Database – Technologies

Frontend

The Thesaurus frontend is a web interface developed by the project itself and offers all the functions of a modern and user-friendly database: a free-text search across the entire database, an expert search for individual fields or several fields to be searched in combination, and numerous filter options. In keeping with the Thesaurus' central interest in images of antiquities, navigation from record to record is via the images wherever possible. There are convenient full-screen views of individual records as well as the function of direct image and object comparison between two records. If the individual data set focuses on a single illustration, its context on the plate or book page is always immediately recognisable, and navigation to records of neighbouring illustrations can also take place directly via the image.

The frontend was developed using the technologies Vue.js 2 with Vuetify. A switch to Vue.js 3 is planned in the near future. The free text search is based on an Elasticsearch index.

RDF, CIDOC CRM, Triplestore

One goal of the Thesaurus in the digital domain is to publish the data collected by the project in the Semantic Web, i.e. to enable their further dissemination and processing according to the FAIR principles (Findable, Accessible, Interoperable, Reusable). A prerequisite for this is the transfer of the data recorded by the Thesaurus from heidICON's relational data model (see below) into an RDF model compatible with CIDOC CRM, which has become standard in the cultural heritage sector, and the establishment of a public SPARQL endpoint through which the semantically modelled data can be automatically queried and further used.
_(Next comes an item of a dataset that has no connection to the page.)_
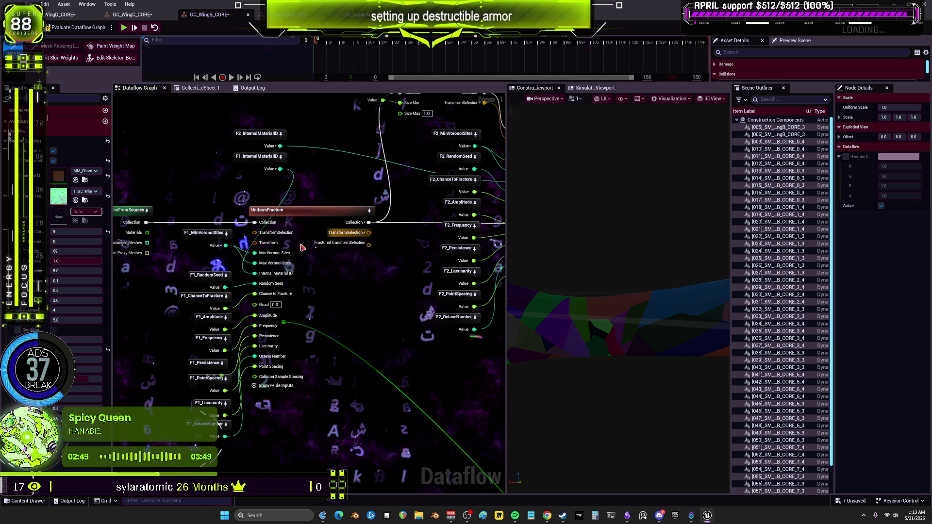
{"action": "left_click", "coordinate": [77, 232]}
Therefore, the conceptual mapping of the heidICON data model to the CIDOC CRM took place, followed by the programming of the corresponding software pipeline. The Python programming language was used for this.
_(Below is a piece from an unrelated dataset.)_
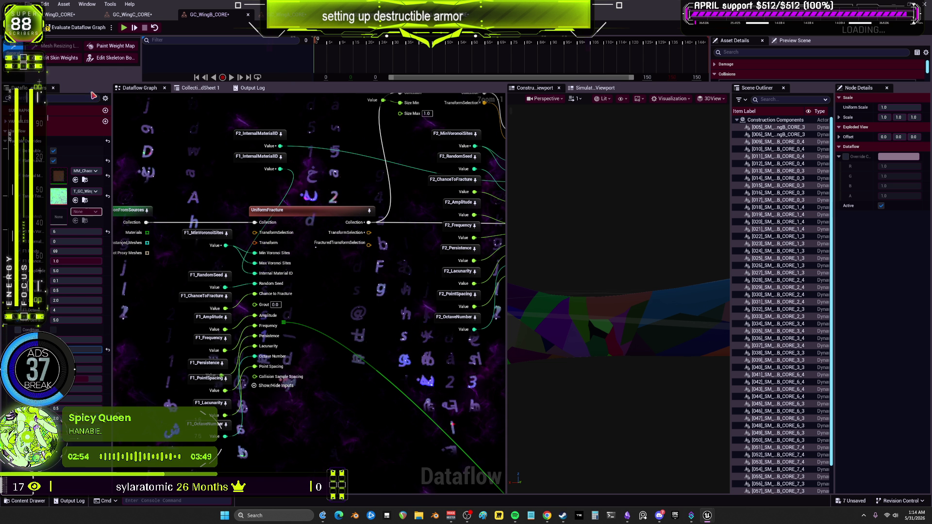
{"action": "left_click", "coordinate": [81, 31]}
This data conversion also opens up new possibilities for processing the data differently and more diversely within the project and enriching it with external information, e.g. for persons and places that do not receive their own records within the Thesaurus because heidICON's data model does not provide for this. Therefore, the Thesaurus itself accesses the CIDOC-CRM-mapped RDF data stored in a local triplestore, selectively enriches it with external data (e.g. from Wikidata) and forwards it to the Thesaurus frontend. Currently, Blazegraph is used as a triplestore.

Comprehensive documentation of the mapping and the setup of the SPARQL endpoint will follow later in 2023. The software developed by the project will also be published.

Backend

In order to meet the requirements formulated by the initiative for a national research data infrastructure (NFDI), the project is entering into a partnership with Heidelberg University Library. As the main pillar of the DFG-funded ‘Fachinformationsdienste’ arthistoricum.net for art history and Propylaeum for classical studies, Heidelberg University Library offers a digital infrastructure for the backend of the Thesaurus database that is designed for the long term and has been tested in numerous applications and cooperations.

The object and image database heidICON serves the Thesaurus as an instrument for data collection. The data model of heidICON and the database management system Easydb (version 5), which is currently being used, are both generically designed and implemented in such a way that they can do justice to a wide range of topics, in particular also to the potential complexities of cultural heritage objects, as the Thesaurus investigates them. The data model incorporates authority data from the GND and other providers, and is also largely mapped to the LIDO data exchange format, so that standardised data exports to aggregators such as the Deutsche Digitale Bibliothek, Europeana or the Graphikportal are possible. In addition, the heidICON data can be fully accessed via the Easydb API. Finally, all data from heidICON and from the digitisation platform DWork are integrated into a powerful backup and long-term archiving system (heiARCHIVE).